Difference between random variable and data with measure-theoretic formulation

149 Views Asked by At

Let's suppose we have some process generating data and we get IID observations $x_1, \dots, x_n$. We know that a random variable is a Borel function $X : \Omega \to \mathbb R$. Is it correct to say that each of these $x_i$ is equal to $X(\omega)$ for various $\omega \in \Omega$, and the same function $X$?

Furthermore, if we say we have random variables $X_1, \dots, X_n$, then each of these is a possibly different function from $\Omega$ to $\mathbb R$, right? But if we then specify that they're identically distributed, we have $n$ copies of the same function, so if we then observe corresponding data $x_1, \dots, x_n$ we can treat $x_i = X_i(\omega_i)$, i.e. we observe each function once, or since all $X_i$ are the same, we have $n$ observations on one function?

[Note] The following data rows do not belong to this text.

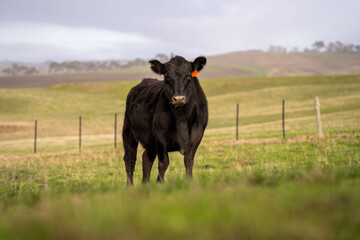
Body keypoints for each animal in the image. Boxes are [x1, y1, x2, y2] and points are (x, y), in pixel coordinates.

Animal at [122, 55, 208, 185]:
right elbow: (163, 163)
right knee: (130, 160)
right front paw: (160, 183)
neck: (181, 117)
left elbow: (188, 160)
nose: (179, 98)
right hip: (128, 131)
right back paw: (129, 186)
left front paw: (189, 180)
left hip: (150, 142)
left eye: (188, 75)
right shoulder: (160, 136)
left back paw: (145, 184)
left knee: (146, 158)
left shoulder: (197, 134)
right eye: (167, 76)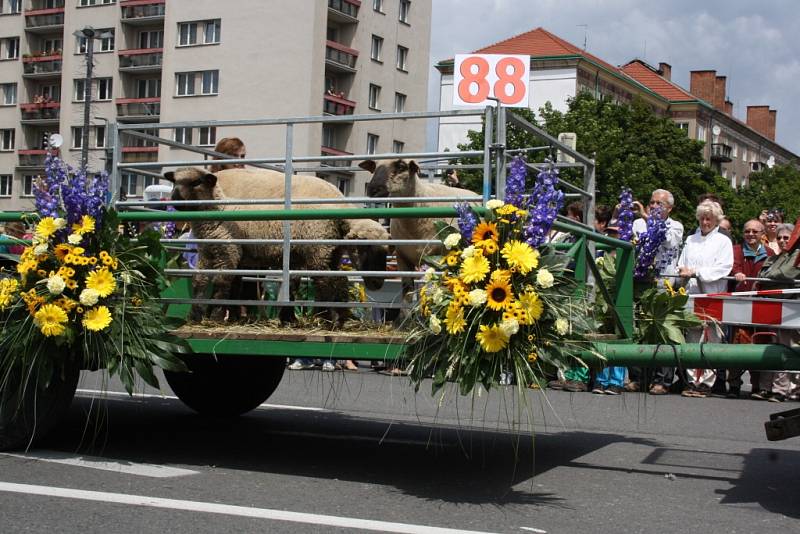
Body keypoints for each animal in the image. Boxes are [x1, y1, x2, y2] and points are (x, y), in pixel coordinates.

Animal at [164, 168, 390, 326]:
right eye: (364, 247)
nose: (378, 283)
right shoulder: (317, 250)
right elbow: (324, 283)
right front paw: (325, 319)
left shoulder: (323, 253)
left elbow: (332, 282)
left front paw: (339, 316)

Sorry if this is unclear, but my inability to articulate this precisely is exactly why I'm asking this!

1

There are 1 best solutions below

5
On BEST ANSWER

To your first question:

You could view $x_i=X(\omega_i)$, if $x_i$ denotes results we have from the events in $\Omega$ (but "IID" usually does not apply). If we consider "drawing samples according to some distribution", we usually consider them as "IID" random variables that obeys a certain distrubition - i.i.d. is used for random variables. So if they mention $x_1,\ldots, x_n$ as "IID", they probably mean those observations to be different random variables.


To your second question:

Strictly speaking, "i.i.d" just means that those random variables are "independent and identically distributed", but they are not necessarily the same random variables. So what we know is the following:

  1. They are independent, i.e. events in the $\sigma$-algebra generated by one random variable is independent with events in the $\sigma$-algebra generated by another. Or more intuitively, their joint probability distribution could be decomposed into multiplication of their own distributions, e.g. $f_{X,Y}(x,y)=f_X(x)\cdot f_Y(y)$ for continuous case.
  2. They have the same probability distribution. But notice that does not mean that the random variables need to be the same. e.g. let $X\sim U_{[0,1]}$, $X$ and $1-X$ have the same distribution, but they are different r.v. Another example could be $\sin(Y)$ and $\cos(Y)$, where $Y \sim U_{[0,2\pi]}$. Further, if $X$ extends a bit beyond of Borel-measurable, say, Lesbegue-measurable instead, then we might get two random variables to have the same distribution function but not same probability for every event.